* Compiti richiesti
[1] Rispondi a queste domande sul testo su Berzano:
(a) Da quanti membri era composto il "consiglio ordinario" della comunità nel Settecento?
(b) A quale anno risale il più antico catasto conservato?
(c) In quale arco di anni i registri degli ordinati sono presenti in serie pressoché continua?
[2] Restituisci, per favore, il passo del testo su Berzano che inizia con le parole "Nel Settecento, il" e si chiude dopo le parole "Confermazione dei privileggi].", copiandolo senza alcuna modifica.
[3] Prosegui il testo su Berzano a partire dal punto in cui termina.

* Testo di lettura
╔══

Comunità, origine, funzionamento
Si possiedono scarse notizie dirette sul primitivo assetto istituzionale di Berzano. Verso la fine del secolo XV, la comunità era comunque in grado di negoziare l’acquisto e l’investitura feudale di Castelvaio, riconfermata più volte nel corso del secolo successivo per mezzo dei suoi sindaci [Vd. Feudo].
     Nel Settecento, il “consiglio ordinario” della comunità era composto di tre membri, scelti all’interno di una ristretta rosa di famiglie. Erano normalmente previste forme più allargate di consultazione, tanto che un decreto emanato dal duca di Monferrato nel 1617 autorizzava il comune a deliberare in casi di emergenza, limitando a sei il numero dei “capi di casa” chiamati a intervenire [A.C.B., Decreto del 2 gennaio 1617; B.R.T., Relazione generale, c. 47v (p. 24)].
Statuti
Non ci sono giunti gli “statuti antichi” del comune. Ci è invece nota una conferma dei “privilegi” della comunità da parte del duca di Mantova e di Monferrato Vincenzo I Gonzaga, risalente al 1589 [A.C.B., Confermazione dei privileggi].
Catasti
Il più antico catasto conservato risale al 1580. Un successivo registro, compilato nel 1703, riporta i dati della “misura generale del territorio” realizzata nel contesto della Perequazione generale del Piemonte [A.C.B., Libro di cadastro formato anteriormente al 1580; A.C.B., Copia in carta libera; A.S.T., Nota Alfabetica]. Esiste inoltre un catasto particolare di Castelvaio, redatto nel 1700 [A.C.B., Libro intitolato registro di Castelvajo]. Agli anni del governo francese data invece un “registro dei trasporti”, ossia dei mutamenti di proprietà degli appezzamenti [A.C.B., Registro dei trasporti in carta libera]. Un analogo documento riguarda gli anni dal 1819 al 1838 [A.C.B., Stati diversi delle mutazioni]. Risulta infine presente materiale catastale otto- e novecentesco in A.S.A., Catasti.
Ordinati
Sono presenti in serie pressoché continua dal 1599 al 1801 [A.C.B., Registri degli ordinati]. Assai più frammentaria risulta invece la conservazione dei verbali del consiglio comunale per il secolo XIX [A.C.B., Registro delle copie degli ordinati; A.C.B., Registro delle deliberazioni e pratiche approvate; A.C.B., Delberazioni e pratiche approvate]. Per quanto riguarda il Novecento, presso l’Archivio Storico del Comune sono conservate deliberazioni del Consiglio e della Giunta (1921-1926; 1945-1960) [A.C.B., 1921-1926, Registro Deliberazioni della Giunta e del Consiglio; A.C.B., 1946-1956, Registri Deliberazioni del Consiglio; A.C.B., 1950-1956, Registro Deliberazioni della Giunta] sostituite, durante il periodo fascista, dalle deliberazioni del Podestà (1926-1945) [A.C.B., 1926-1946, Registri Deliberazioni del Podestà].

╚══

* Record forniti

╔══

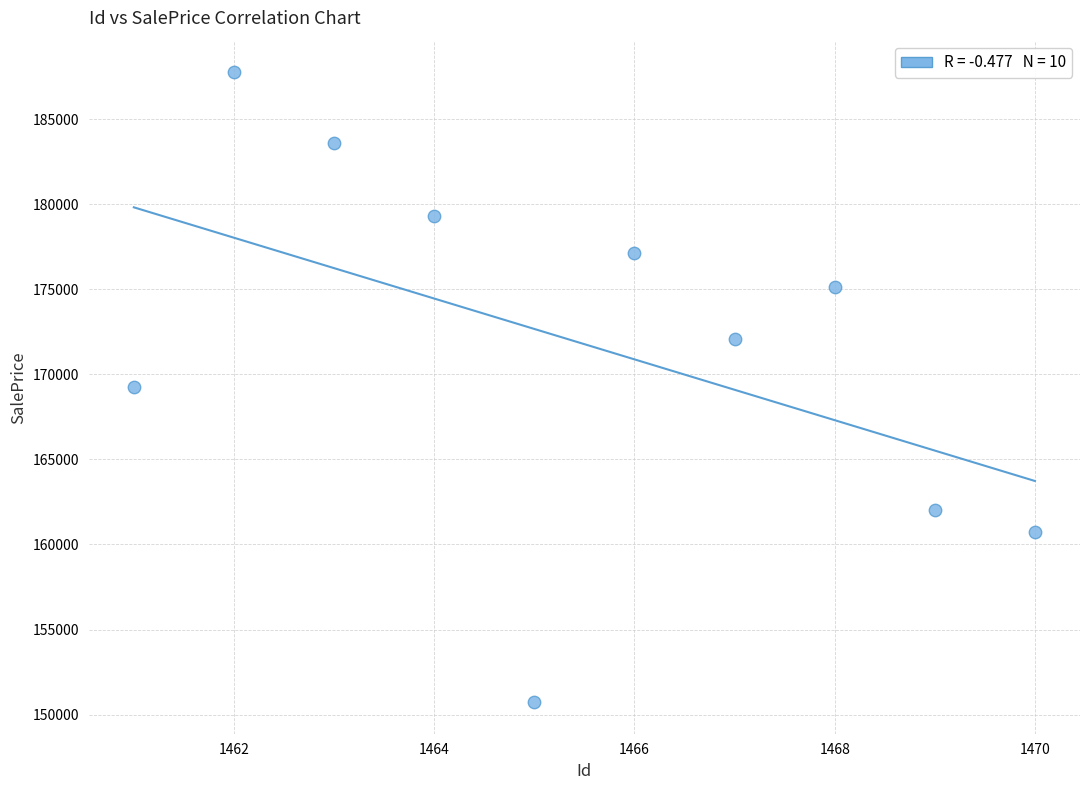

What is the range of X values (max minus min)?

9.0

╚══
╔══

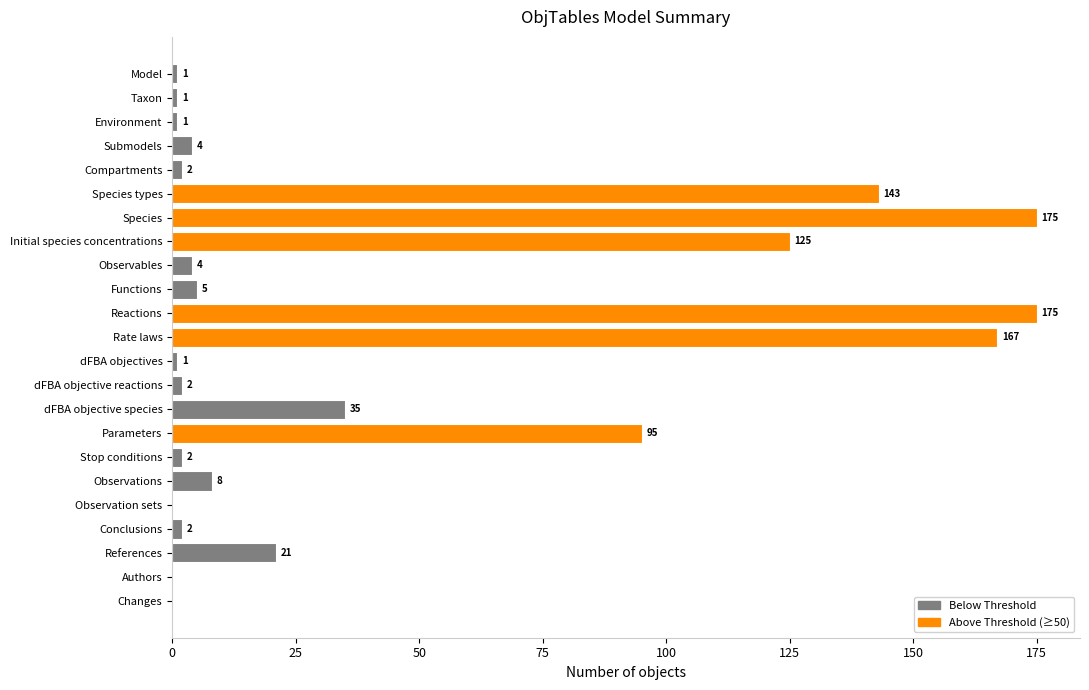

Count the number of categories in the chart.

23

╚══
╔══

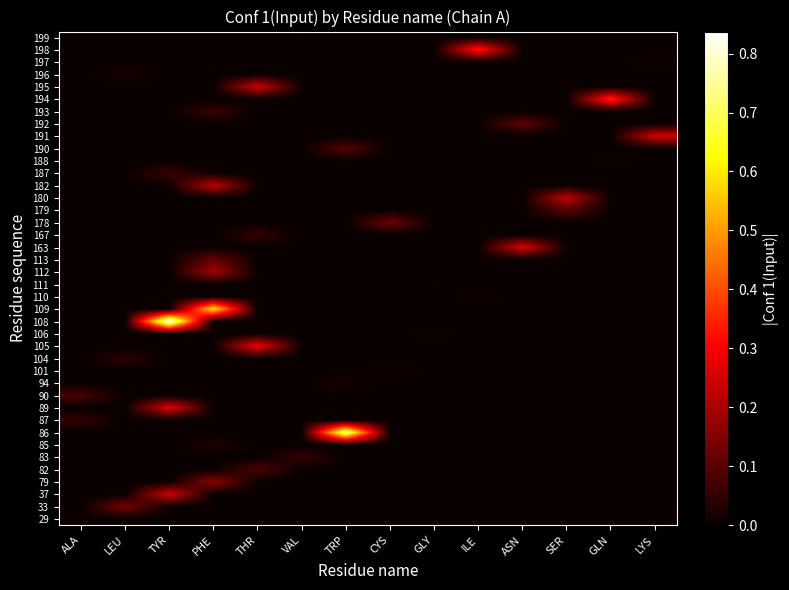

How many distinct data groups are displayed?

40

╚══

* Risposte ai compiti
[1]
(a) Tre membri.
(b) Al 1580.
(c) Dal 1599 al 1801.

[2]
Nel Settecento, il “consiglio ordinario” della comunità era composto di tre membri, scelti all’interno di una ristretta rosa di famiglie. Erano normalmente previste forme più allargate di consultazione, tanto che un decreto emanato dal duca di Monferrato nel 1617 autorizzava il comune a deliberare in casi di emergenza, limitando a sei il numero dei “capi di casa” chiamati a intervenire [A.C.B., Decreto del 2 gennaio 1617; B.R.T., Relazione generale, c. 47v (p. 24)].
Statuti
Non ci sono giunti gli “statuti antichi” del comune. Ci è invece nota una conferma dei “privilegi” della comunità da parte del duca di Mantova e di Monferrato Vincenzo I Gonzaga, risalente al 1589 [A.C.B., Confermazione dei privileggi].

[3]
Dipendenze nel Medioevo
Nel quadro della distrettuazione carolingia, il territorio corrispondente a Berzano era probabilmente compreso nella Iudiciaria torrensis, un distretto minore di cui si hanno indizi in carte risalenti alla seconda metà del secolo IX e ai primi anni del secolo successivo e che avrebbe potuto estendersi, a nord del comitato di Asti, tra le propaggini orientali della collina torinese e la confluenza del Po e del Tanaro. In particolare, testimonianze del tardo XIII secolo riferiscono a un’area designata come Turrexana luoghi e formazioni signorili - come quelli che facevano capo alle “case” di Radicata e di Cocconato - che risultano profondamente intrecciati con la storia di Berzano. Quest’area risulta comunque avere perso un’autonoma caratterizzazione pubblicistica già intorno alla metà del secolo X, quando fu probabilmente smembrata a favore dei comitati cittadini limitrofi di Torino, Asti e Vercelli, per divenire infine, nel secolo successivo, oggetto delle contrastanti ambizioni territoriali degli Aleramici e dei vescovi di Asti e di Vercelli [Settia 1974]. Berzano compare tra i castra, possessiones et villae confermati dall’imperatore Federico I al marchese Guglielmo V di Monferrato, in uno dei due diplomi indirizzatigli da Belforte il 5 ottobre 1164 [Settia 1975a, p.237; M.G.H., doc. 467], mentre nella carta di mutuo rilasciata dal marchese Guglielmo IV all’imperatore Federico II nel 1224, il marchese dichiara di possederlo interamente pro allodio suo, benché, dallo stesso documento risulti come nel luogo fossero presenti beni o diritti in mano a milites del marchese [Cancian 1983, pp. 734, 736 e tabella dei toponomi allegata].
      Nel 1291, le forze del comune di Chieri occuparono il castello del luogo e imposero la dedizione della comunità [Settia 1975b, p. 284]. Berzano è tra i luoghi elencati nel diploma di conferma dell’investitura imperiale concesso ai marchesi di Monferrato dall’imperatore Carlo IV nel 1355 [A.S.T., Diploma dell’Imperatore Carlo IV].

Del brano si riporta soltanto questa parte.